TASK REQUIREMENTS:
• A. Reproduce the passage of the smartwatch review starting at "So, for a watch" and ending at "issues at all.".
• B. State whether each statement below agrees with the smartwatch review, answering yes or no and quoting the words from the review that decide it. (i) The Gear S3 runs on an Exynos 7270. (ii) The default watch face doubles as an alarm clock. (iii) Long notifications are scrolled using the touchscreen.
• C. In the smartwatch review, what operating system does the watch run?

TEXT PROVIDED:
--- START ---

In all situations – even in broad daylight – the brightness of this OLED panel keeps everything properly viewable. And it is important to have an easy time glancing at the screen because the Tizen operating system tries to pack in as much as it can in the main screen. Some watch faces have hidden functionality when tapped upon. For example, the default face doubles up as a stopwatch. Even when features like these are running, small elements are strewn about the watch face to alert the user to changing circumstances like standing notifications or when the watch is not connected to a smartphone.

Make no mistake – this is the best way to read notifications on a smartwatch. Ever. The combination of the high quality screen and the rotating bezel to scroll down in even long notifications is an experience that is unparalleled by the touchscreen-centric Android Wear and the button pressing Pebble. Even when pictures load up in the preview, they’re shown in effective fashion and simply add to the idea that this watch is supposed to be more standalone than perpetually tethered to your smartphone.


So, for a watch that wants to do as much as possible, there has to be quite a bit of power under the hood. For the Gear S3, this comes in the form of an Exynos 7270, born and optimized by Samsung and for Samsung, in the case of their own smartwatch operating system Tizen. It comes at no surprise, then, that the watch simply flies through its operating system and applications. A quick spin of the rotating bezel shows how fluidly all of the widgets and screens zip past with no issues at all.

--- END ---

EXTRACTED INFORMATION:
--- START ---

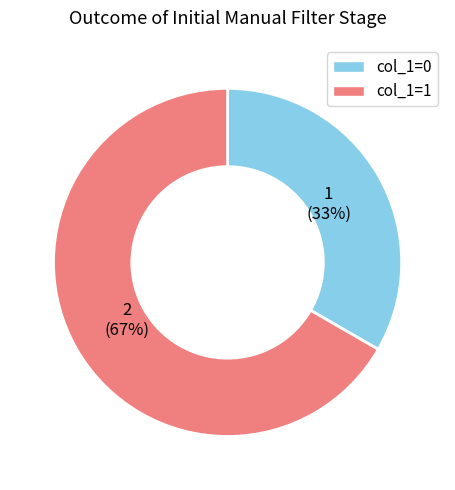

To the nearest percent, what is the average slice percentage?

50%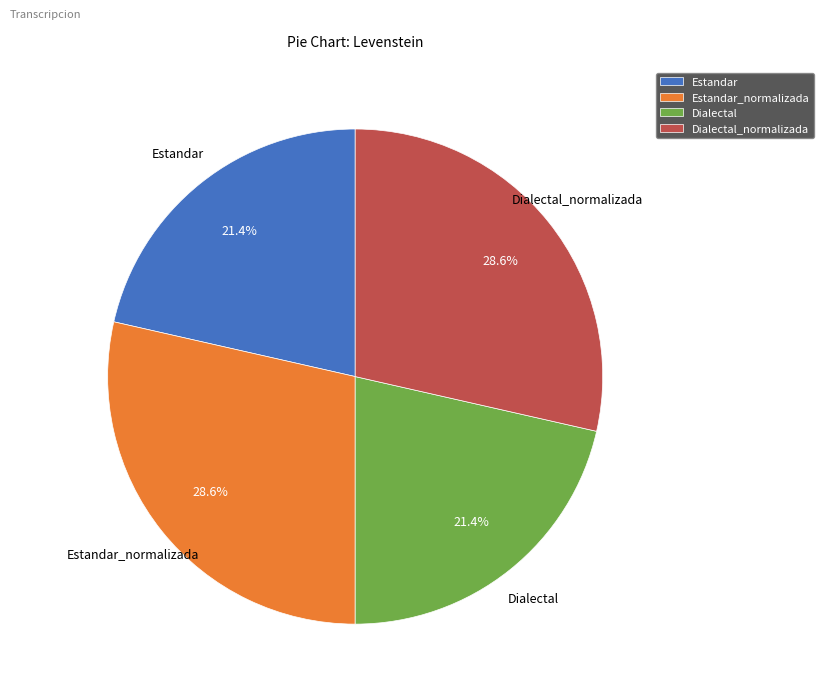

True or false: Estandar_normalizada accounts for 35% of the total.

False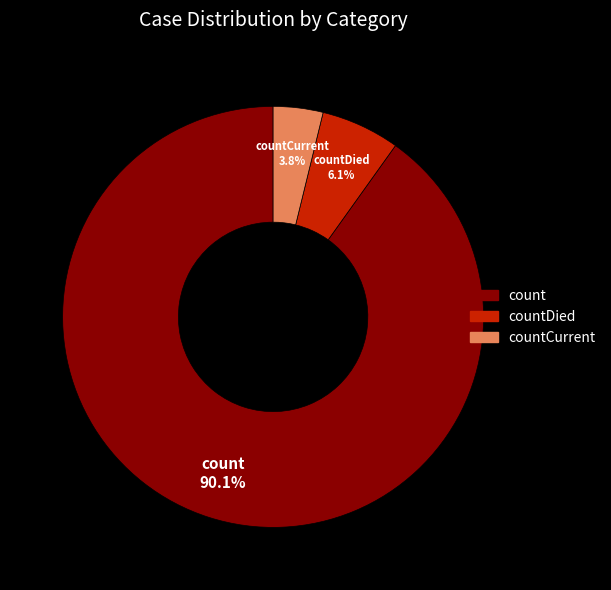

Is the sum of countDied and countCurrent greater than half?

No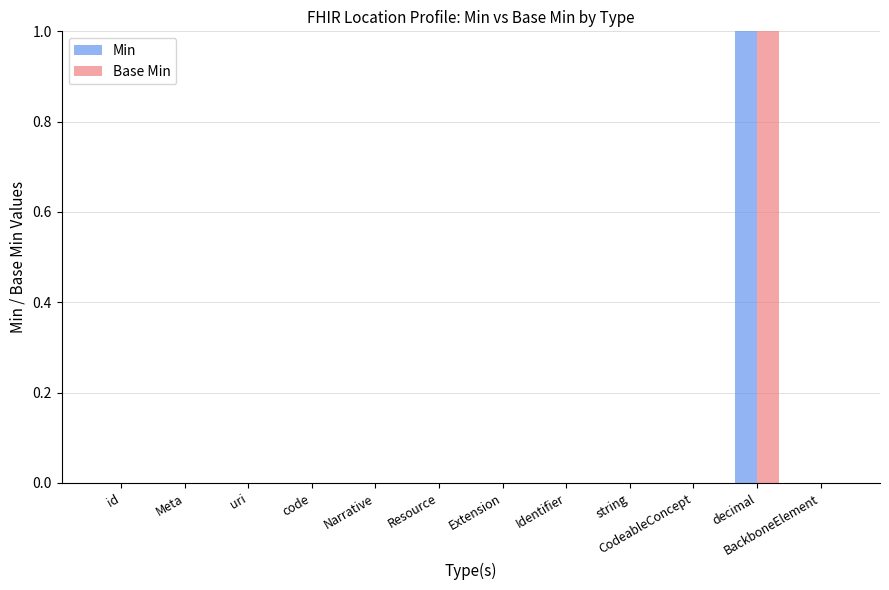

Reading left to right, transcribe all the data shown in this chart.

Min: 0	0	0	0	0	0	0	0	0	0	1	0
Base Min: 0	0	0	0	0	0	0	0	0	0	1	0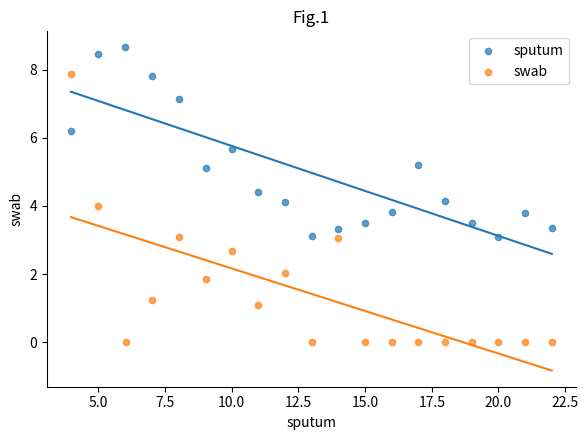

Which series has the largest Y range (max minus min)?

swab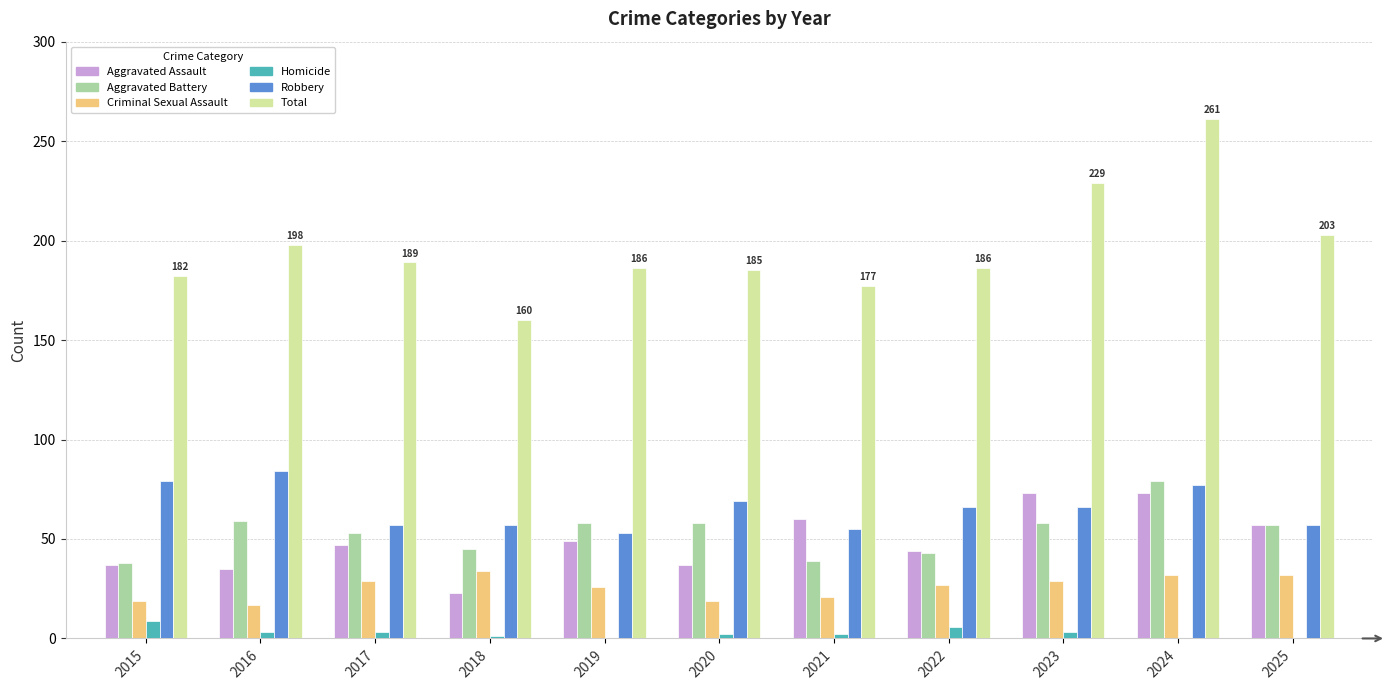

Is it true that Aggravated Battery equals 38 at 2015?

True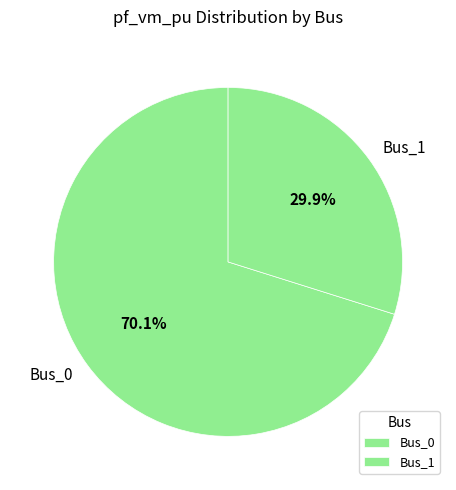

How many slices are in this pie chart?

2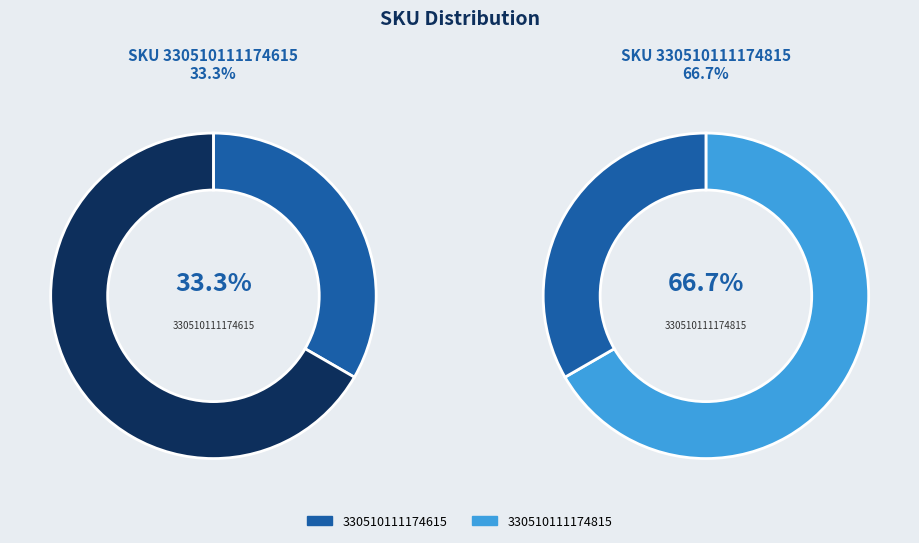

What is the change in value from 330510111174615 to 330510111174815?

+1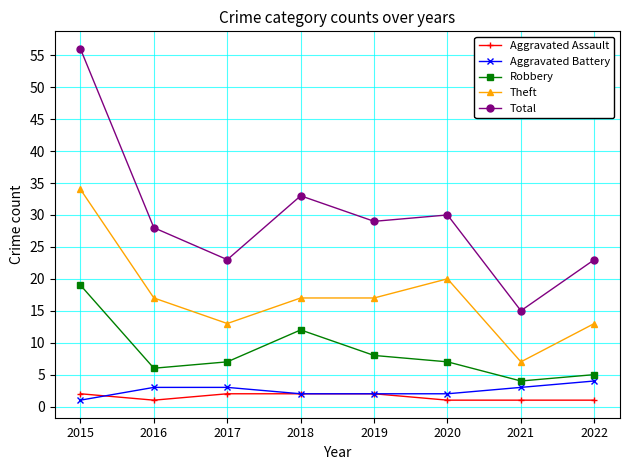

At which label is Theft closest to 20?

2020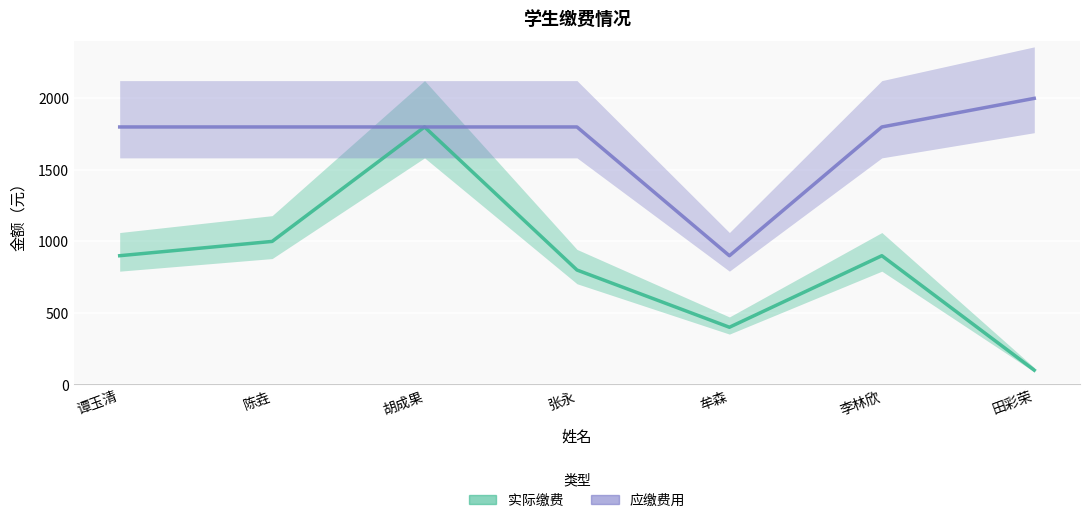

In 应缴费用, how many points are lower than both neighbors (excluding endpoints)?

1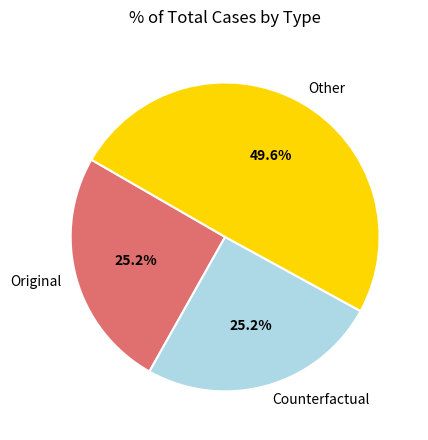

Which has a higher value, Original or Other?

Other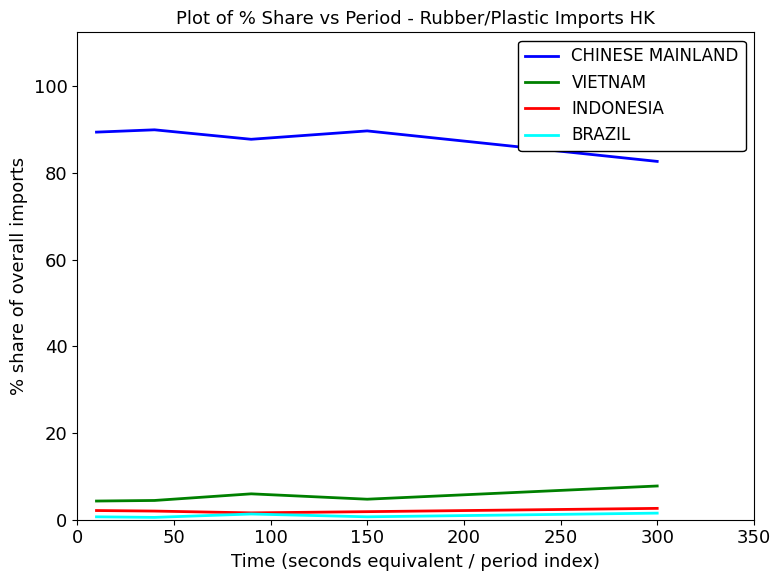

What is the sum of all VIETNAM values?

27.2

--- END ---

TASK-BY-TASK OUTPUTS:
• A.
So, for a watch that wants to do as much as possible, there has to be quite a bit of power under the hood. For the Gear S3, this comes in the form of an Exynos 7270, born and optimized by Samsung and for Samsung, in the case of their own smartwatch operating system Tizen. It comes at no surprise, then, that the watch simply flies through its operating system and applications. A quick spin of the rotating bezel shows how fluidly all of the widgets and screens zip past with no issues at all.

• B.
(i) Yes: "For the Gear S3, this comes in the form of an Exynos 7270"
(ii) No: "the default face doubles up as a stopwatch"
(iii) No: "the rotating bezel to scroll down in even long notifications"

• C. Tizen.